The graduation was strange as I feel like I haven’t finished yet at Brookes* and the MA feels so very long ago by now that the ceremony was kind of like an afterthought. I didn’t really get into the spirit of the graduation ceremony, truth be told. I’m just more interested in what I’m doing now and in what needs to happen next than in getting a belated congrats from the University for something that was happening last year. Many of my colleagues from the MA programme obviously shared my sentiments as there were only 5 of us from the programme present for the ceremony.
I kidnapped my folks from the marquee afterwards and we went to play in the Botanic gardens. I was sorry they had to leave in a hurry and thus didn’t get to see the wonderful sound-machinery made by Leviathan Whispers. They are brass musicians (my parents) and so would – I think – have enjoyed the big horns.
Leafy-horn, constructed by Leviathan Whispers.
After my folks left, I wandered around the gardens, marvelling at other horns;
…and observing the uncanny similarities between the images of pollen on Rob Kesseler’s handkerchiefs and fruits in the solanacea beds of the botanic gardens. I don’t know whether or not this is a Thornapple seed pod, but it certainly looks like the one I have in my book of herbs and plants.
Thornapple seed pod, I think…
Pollen grain image, printed onto a silk handkerchief in Rob Kesseler’s work at Magic Hour.
I have loved working at Magic Hour; the shed truly has been magical, the feedback has been manifold and valuable. The space itself – The Botanic Gardens – is an incredible place to be and work.
It has been amazing to meet all the participating artists in the show, and to have an opportunity to work with gardening and art as one idea. I am going to make an artist book out of all the feedback and give a copy to everyone who has been involved in making Magic Hour.
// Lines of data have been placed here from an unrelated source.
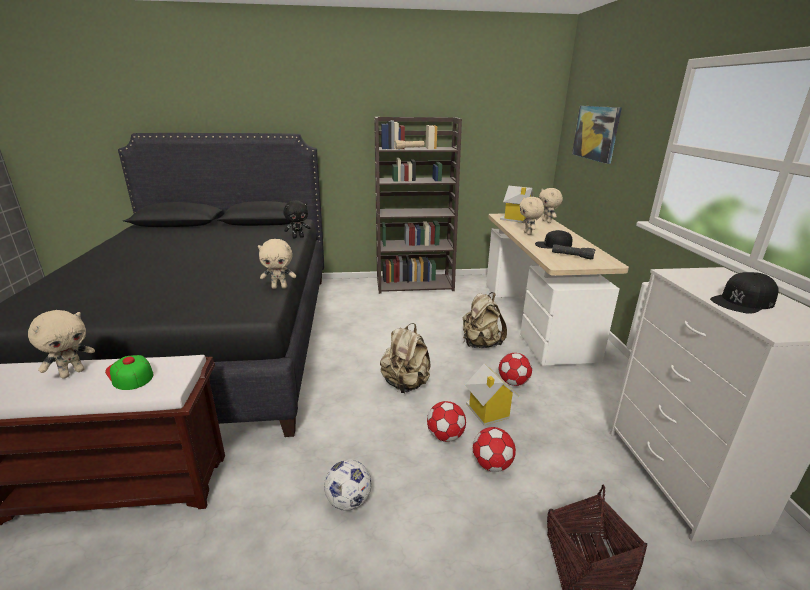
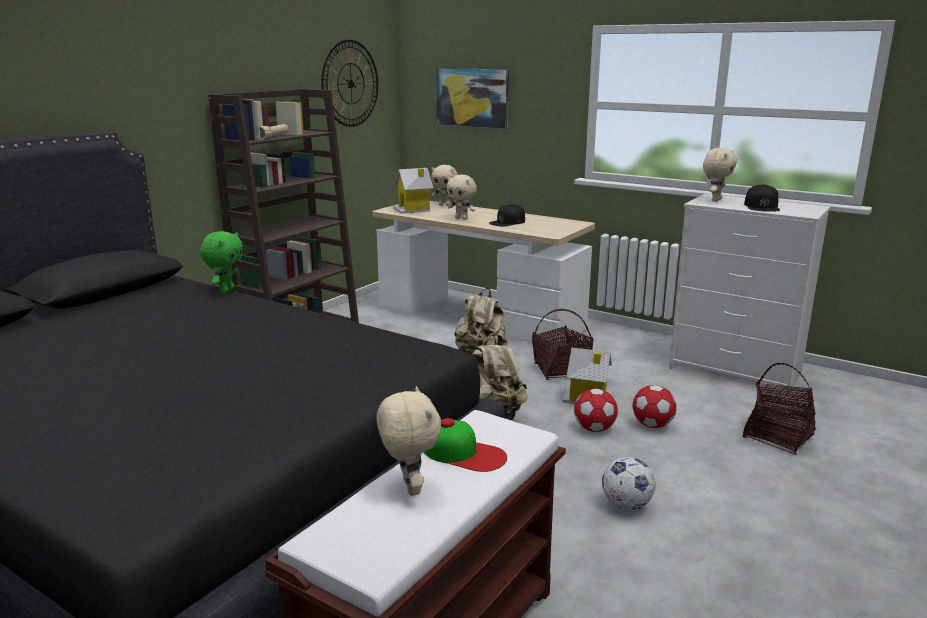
camera: 50 degrees left, 5 degrees down
cap [105,355,153,390] -> cap turned 150 degrees counterclockwise [424,418,507,472]
beige plush toy [258,239,296,289] -> beige plush toy moved to [703,148,737,202]
black plush toy [283,200,310,238] -> green plush toy [200,231,243,294]
football [499,353,532,386] -> basket [532,309,594,380]
black flashlight [552,244,595,259] -> none
none -> wall clock [321,40,378,127]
A large undertaking, but also a befitting destination for all the amazing feedback people left and a good long-term manifestation of all that joyful shed-ness.
To combat that slight day-after-Christmas feeling that follows the end of a show, I decided to turn my decidedly unripening tomatoes into green tomato chutney using the recipe that was in the conservatory at the Oxford Botanic Gardens as part of their ‘Great Growing Picnic Season’ education project.
The tomatoes are two very random and interesting varieties donated to me by Will, husband of Oxford Kitchen Yarns’ inimitable Katie. I am fascinated by the way the varieties turned out; one is almost shaped like a bell, while the other has produced tiny, tight, cherry-like fruits. Neither varieties have enjoyed the wet, cold summer this year. But hopefully in their green state they will produce a lovely chutney.